Analysis of the additional sensitivity of ΔMGIIgen on top of ΔMG-ADLgen for ΔQMGgen in 10 patients with two visits. The dots show the ΔQMGgen residual for each individual patient. The ΔQMGgen residual is the difference between observed and predicted ΔQMGgen based on the ΔMG-ADL score of that patient. The B coefficient (slope) shows the degree in which ΔMGII correlates with the residual of ΔQMGgen. The significant correlation implies that ΔMGII can to some degree compensate for the mismatch between observed and predicted ΔQMGgen and therefore has an additional sensitivity for generalized muscle weakness on top of ΔMG-ADL.

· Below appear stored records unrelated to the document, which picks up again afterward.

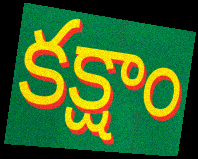
కక్షాం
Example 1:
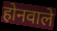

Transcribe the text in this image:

होनवाले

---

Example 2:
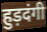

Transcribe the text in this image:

हुड़दंगी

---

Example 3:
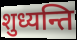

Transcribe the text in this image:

शुध्यन्ति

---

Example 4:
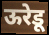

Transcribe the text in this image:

ऊरेडू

Analysis of the additional sensitivity of ΔMGIIgen on top of ΔMG-ADLgen for ΔQMGgen in 10 patients with two visits. The dots show the ΔQMGgen residual for each individual patient. The ΔQMGgen residual is the difference between observed and predicted ΔQMGgen based on the ΔMG-ADL score of that patient. The B coefficient (slope) shows the degree in which ΔMGII correlates with the residual of ΔQMGgen. The significant correlation implies that ΔMGII can to some degree compensate for the mismatch between observed and predicted ΔQMGgen and therefore has an additional sensitivity for generalized muscle weakness on top of ΔMG-ADL.

DISCUSSION

The MGII scale was cross-culturally validated in a cohort of 99 Dutch MG patients. ΔMGIIgen had a significantly higher sensitivity for changes in generalized weakness than ΔMG-ADLgen. Similarly to the findings of Barnet et al., the MGIIgen subscore was significantly higher in generalized patients compared to oculobulbar patients. In contrast, MG-ADLgen was not capable of differentiating oculobulbar from generalized patients.

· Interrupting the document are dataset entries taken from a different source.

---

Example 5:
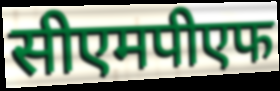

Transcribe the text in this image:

सीएमपीएफ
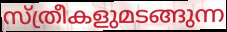
സ്ത്രീകളുമടങ്ങുന്ന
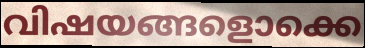
വിഷയങ്ങളൊക്കെ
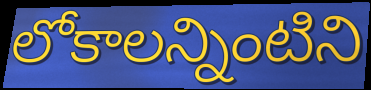
లోకాలన్నింటిని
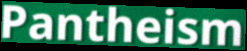
Pantheism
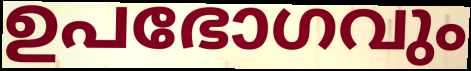
ഉപഭോഗവും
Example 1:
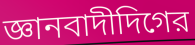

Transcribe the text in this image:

জ্ঞানবাদীদিগের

The correlation of MGII to both other MG-specific measures and non-specific measures were all within the range (r = 0.6–0.8 and r = 0.4–0.7, respectively) as hypothesized by the developers of the MGII. Only the MG-ADL was slightly above the hypothesized range (0.83), which also was the case in the previous study of Barnett et al. The floor effects found in this study and in that of Barnett et al. were (almost) identical for MGII (4% and 5%, respectively) and for MGC (16% in both studies). The floor effect of MG-ADL found in our study was lower (11%) than that found in the study of Barnet et al. (22%). Nonetheless, the floor effect of MGII was shown to be clearly lower than that of MG-ADL.

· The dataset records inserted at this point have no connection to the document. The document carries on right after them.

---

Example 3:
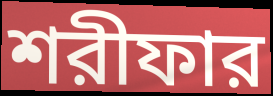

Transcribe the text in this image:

শরীফার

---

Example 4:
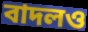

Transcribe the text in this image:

বাদলও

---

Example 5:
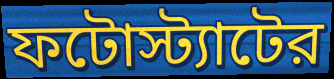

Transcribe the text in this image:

ফটোস্ট্যাটের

Limitations of this study include the single center of inclusion and our study population within a tertiary referral center that may not fully reflect the total MG population due to a referral bias. Moreover, it might be argued that QMGgen is not a ‘gold standard’ regarding changes in objective generalized muscle weakness. In this study, we chose to use QMGgen as reference for generalized weakness as the QMG score is the best-known structured way of quantifying muscle weakness in MG and has a high focus on generalized weakness (8 out of 13 items).

Weakness in MG is not ‘unidimensional’ and muscle groups do not respond equally to different therapies. Outcome measures should therefore be sensitive to changes in both oculobulbar and generalized weakness. This study has shown that in addition to the high construct validity of the MGII in general, this outcome measure is more sensitive to changes in generalized weakness than the MG-ADL. We recommend including MGII in future clinical trials.

DISCLOSURE OF CONFLICT OF INTEREST

Dr. Barnett is the primary developer of the MGII. She has received grant support from Octapharma and Grifols. She also has acted as consultant for UCB, Alexion and Akcea.

All other authors have no conflicts of interest to declare.